The International Whaling Commission (IWC) next meets in June, and two competing proposals are up for consideration. One would suspend the moratorium for 10 years and allow the resumption of commercial whaling. This is actually a compromise that could reduce the numbers of whales now being killed by setting annual quotas through the IWC, instead of allowing Japan, Norway, and Iceland to continue to bend (or outright flaunt) the rules by setting their own limits. Cristian Maquiera of Chile, chairman of the 88-nation IWC, has called this approach a “paradigm shift” that would achieve some consensus about whaling beyond the rancorous status quo. However, if it’s approved, Norway and Iceland could then start exporting whale meat to Japan, and South Korea has announced it will pursue its own commercial whaling venture.
Another proposal, put forward by Australia, instead keeps the moratorium in place and lays out a timeline and regulatory framework to stop so-called “scientific whaling” altogether. Australia has also threatened Japan with legal action at the International Court of Justice unless it commits to ceasing its Antarctic hunts.
Many conservation groups, including the Natural Resources Defense Council, are urging the Obama administration to oppose any effort to weaken the moratorium, but which way the United States will go is very much in question. Commercial whaling resulted in the demise of most of the world’s great whales, whose comeback has only begun since the moratorium was implemented.
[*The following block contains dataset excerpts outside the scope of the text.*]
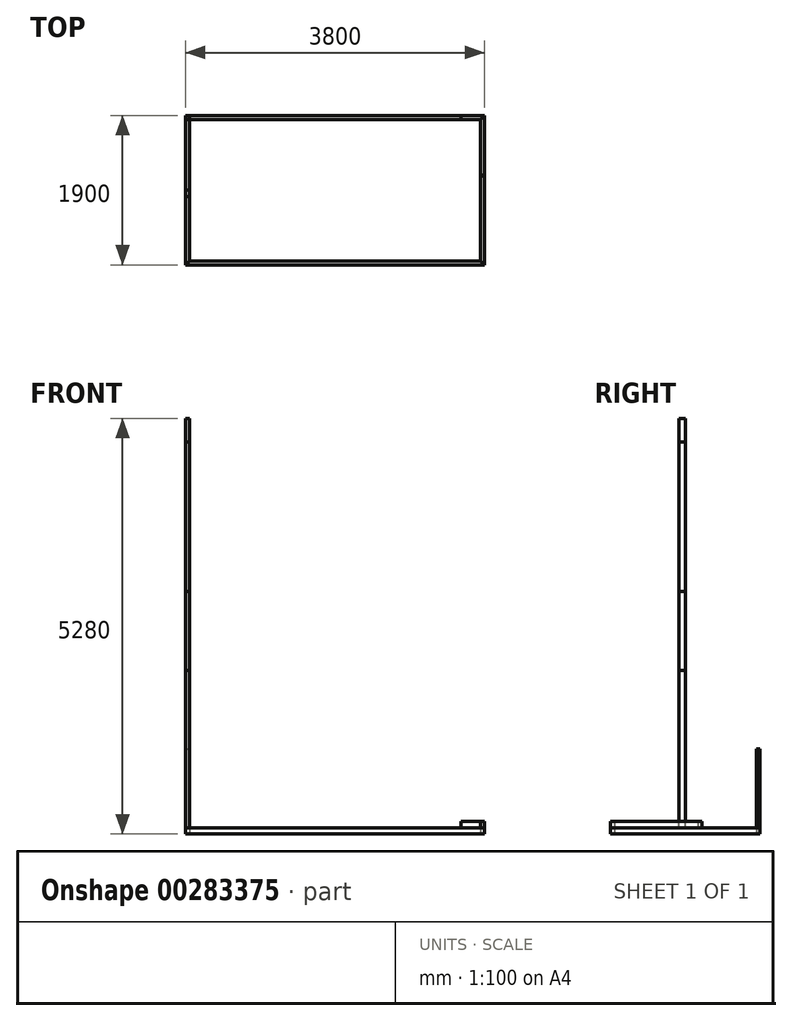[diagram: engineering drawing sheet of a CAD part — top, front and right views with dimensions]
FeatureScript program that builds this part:
annotation { "Feature Type Name" : "Feature", "Feature Type Description" : "" }
export const myFeature = defineFeature(function(context is Context, id is Id, definition is map)
    precondition{}
    {
        {
            var Q0;
            Q0=qCreatedBy(makeId("Top.planeOp"),FACE);
            var sketch = newSketch(context, id + "F0", { "sketchPlane" : qUnion([Q0])});
            skLineSegment(sketch, "E0.bottom", {"start": v(1900, 950) * mm, "end": v(-1900, 950) * mm});
            skLineSegment(sketch, "E0.top", {"start": v(1900, -950) * mm, "end": v(-1900, -950) * mm});
            skLineSegment(sketch, "E0.left", {"start": v(1900, 950) * mm, "end": v(1900, -950) * mm});
            skLineSegment(sketch, "E0.right", {"start": v(-1900, 950) * mm, "end": v(-1900, -950) * mm});
            skPoint(sketch, "E0.middle", {"position": v(0, 0) * mm});
            skLineSegment(sketch, "E1.0", {"start": v(1850, 900) * mm, "end": v(-1850, 900) * mm});
            skLineSegment(sketch, "E1.1", {"start": v(1850, 900) * mm, "end": v(1850, -900) * mm});
            skLineSegment(sketch, "E1.2", {"start": v(1850, -900) * mm, "end": v(-1850, -900) * mm});
            skLineSegment(sketch, "E1.3", {"start": v(-1850, 900) * mm, "end": v(-1850, -900) * mm});
            skLineSegment(sketch, "E2", {"start": v(-1850, 900) * mm, "end": v(-1900, 950) * mm});
            skLineSegment(sketch, "E3", {"start": v(1850, 900) * mm, "end": v(1900, 950) * mm});
            skLineSegment(sketch, "E4", {"start": v(1900, -950) * mm, "end": v(1850, -900) * mm});
            skLineSegment(sketch, "E5", {"start": v(-1900, -950) * mm, "end": v(-1850, -900) * mm});
            skSolve(sketch);
        }
        {
            var Q0;
            Q0=makeQuery(id+"F0.imprint","IMPRINT",FACE,{"disambiguationData":[TD([[makeQuery(id+"F0.imprint","IMPRINT",EDGE,{"derivedFrom":sQuery(id+"F0.wireOp",EDGE,"E0.bottom")}),1.0]])]});
            extrude(context, id + "F1", {"entities" : qUnion([Q0]), "depth" : 80 * mm});
        }
        {
            var Q0;
            Q0=makeQuery(id+"F0.imprint","IMPRINT",FACE,{"disambiguationData":[TD([[makeQuery(id+"F0.imprint","IMPRINT",EDGE,{"derivedFrom":sQuery(id+"F0.wireOp",EDGE,"E0.right")}),1.0]])]});
            extrude(context, id + "F2", {"entities" : qUnion([Q0]), "depth" : 80 * mm});
        }
        {
            var Q0;
            Q0=makeQuery(id+"F0.imprint","IMPRINT",FACE,{"disambiguationData":[TD([[makeQuery(id+"F0.imprint","IMPRINT",EDGE,{"derivedFrom":sQuery(id+"F0.wireOp",EDGE,"E0.top")}),-1.0]])]});
            extrude(context, id + "F3", {"entities" : qUnion([Q0]), "depth" : 80 * mm});
        }
        {
            var Q0;
            Q0=makeQuery(id+"F0.imprint","IMPRINT",FACE,{"disambiguationData":[TD([[makeQuery(id+"F0.imprint","IMPRINT",EDGE,{"derivedFrom":sQuery(id+"F0.wireOp",EDGE,"E0.left")}),-1.0]])]});
            extrude(context, id + "F4", {"entities" : qUnion([Q0]), "depth" : 80 * mm});
        }
        {
            var Q0;
            Q0=qCreatedBy(makeId("Front.planeOp"),FACE);
            var sketch = newSketch(context, id + "F5", { "sketchPlane" : qUnion([Q0])});
            skPoint(sketch, "E6.0", {"position": v(-1900, 80) * mm});
            skLineSegment(sketch, "E7.bottom", {"start": v(-1900, 80) * mm, "end": v(-1850, 80) * mm});
            skLineSegment(sketch, "E7.top", {"start": v(-1900, 2080) * mm, "end": v(-1850, 2080) * mm});
            skLineSegment(sketch, "E7.left", {"start": v(-1900, 80) * mm, "end": v(-1900, 2080) * mm});
            skLineSegment(sketch, "E7.right", {"start": v(-1850, 80) * mm, "end": v(-1850, 2080) * mm});
            skSolve(sketch);
        }
        {
            var Q0;
            Q0=makeQuery(id+"F5.imprint","IMPRINT",FACE,{"disambiguationData":[TD([[makeQuery(id+"F5.imprint","IMPRINT",EDGE,{"derivedFrom":sQuery(id+"F5.wireOp",EDGE,"E7.bottom")}),1.0]])]});
            extrude(context, id + "F6", {"entities" : qUnion([Q0]), "depth" : 80 * mm});
        }
        {
            var Q0;
            Q0=makeQuery(id+"F1.opExtrude","CAP_FACE",FACE,{"disambiguationData":[OSD([sQuery(id+"F0.wireOp",EDGE,"E0.bottom"),sQuery(id+"F0.wireOp",EDGE,"E1.0"),sQuery(id+"F0.wireOp",EDGE,"E2"),sQuery(id+"F0.wireOp",EDGE,"E3")])],"isStart":false});
            var sketch = newSketch(context, id + "F7", { "sketchPlane" : qUnion([Q0])});
            skPoint(sketch, "E8.0", {"position": v(-1900, 950) * mm});
            skPoint(sketch, "E8.1", {"position": v(-1850, 900) * mm});
            skLineSegment(sketch, "E9.bottom", {"start": v(-1900, 950) * mm, "end": v(-1850, 950) * mm});
            skLineSegment(sketch, "E9.top", {"start": v(-1900, 900) * mm, "end": v(-1850, 900) * mm});
            skLineSegment(sketch, "E9.left", {"start": v(-1900, 950) * mm, "end": v(-1900, 900) * mm});
            skLineSegment(sketch, "E9.right", {"start": v(-1850, 950) * mm, "end": v(-1850, 900) * mm});
            skSolve(sketch);
        }
        {
            var Q0;
            Q0 = qSketchRegion(id + "F7", true);
            extrude(context, id + "F8", {"entities" : qUnion([Q0]), "depth" : 1000 * mm});
        }
        {
            var Q0;
            Q0=makeQuery(id+"F6.opExtrude","SWEPT_FACE",FACE,{"disambiguationData":[OSD([sQuery(id+"F5.wireOp",EDGE,"E7.top")])]});
            extrude(context, id + "F9", {"entities" : qUnion([Q0]), "depth" : 1000 * mm});
        }
        {
            var Q0;
            Q0=makeQuery(id+"F9.opExtrude","CAP_FACE",FACE,{"disambiguationData":[OSD([sQuery(id+"F5.wireOp",EDGE,"E7.top")])],"isStart":false});
            extrude(context, id + "F10", {"entities" : qUnion([Q0]), "depth" : 1900 * mm});
        }
        {
            var Q0;
            Q0=makeQuery(id+"F10.opExtrude","CAP_FACE",FACE,{"disambiguationData":[OSD([sQuery(id+"F5.wireOp",EDGE,"E7.top")])],"isStart":false});
            extrude(context, id + "F11", {"entities" : qUnion([Q0]), "depth" : 300 * mm});
        }
        {
            var Q0;
            Q0=makeQuery(id+"F1.opExtrude","CAP_FACE",FACE,{"disambiguationData":[OSD([sQuery(id+"F0.wireOp",EDGE,"E0.bottom"),sQuery(id+"F0.wireOp",EDGE,"E1.0"),sQuery(id+"F0.wireOp",EDGE,"E2"),sQuery(id+"F0.wireOp",EDGE,"E3")])],"isStart":false});
            var sketch = newSketch(context, id + "F12", { "sketchPlane" : qUnion([Q0])});
            skLineSegment(sketch, "E10", {"start": v(1850, 900) * mm, "end": v(1900, 950) * mm});
            skLineSegment(sketch, "E11", {"start": v(1900, 950) * mm, "end": v(1600, 950) * mm});
            skLineSegment(sketch, "E12", {"start": v(1600, 950) * mm, "end": v(1600, 900) * mm});
            skLineSegment(sketch, "E13", {"start": v(1600, 900) * mm, "end": v(1850, 900) * mm});
            skSolve(sketch);
        }
        {
            var Q0;
            Q0 = qSketchRegion(id + "F12", true);
            extrude(context, id + "F13", {"entities" : qUnion([Q0]), "depth" : 80 * mm});
        }
        {
            var Q0;
            Q0=makeQuery(id+"F4.opExtrude","CAP_FACE",FACE,{"disambiguationData":[OSD([sQuery(id+"F0.wireOp",EDGE,"E0.left"),sQuery(id+"F0.wireOp",EDGE,"E1.1"),sQuery(id+"F0.wireOp",EDGE,"E3"),sQuery(id+"F0.wireOp",EDGE,"E4")])],"isStart":false});
            var sketch = newSketch(context, id + "F14", { "sketchPlane" : qUnion([Q0])});
            skLineSegment(sketch, "E14.0", {"start": v(1900, -950) * mm, "end": v(1850, -900) * mm});
            skLineSegment(sketch, "E15", {"start": v(1850, -900) * mm, "end": v(1850, 160) * mm});
            skLineSegment(sketch, "E16", {"start": v(1850, 160) * mm, "end": v(1900, 210) * mm});
            skLineSegment(sketch, "E17", {"start": v(1900, 210) * mm, "end": v(1900, -950) * mm});
            skSolve(sketch);
        }
        {
            var Q0;
            Q0 = qSketchRegion(id + "F14", true);
            extrude(context, id + "F15", {"entities" : qUnion([Q0]), "depth" : 80 * mm});
        }
    });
Joel Reynolds, director of NRDC’s marine mammal protection program, says “the whaling ban has been a pivotal step forward in the struggle both to save those species decimated by hunting and to recover whale populations throughout the world.” But whales are far from fully recovered and still threatened by ongoing hunts, as well as factors such as military sonar, ocean pollution, and climate change. Activists hope that the whale-meat scandal brought to light by Psihoyos’ sting of the Santa Monica sushi restaurant could help step up the pressure of international public opinion before the IWC vote in June.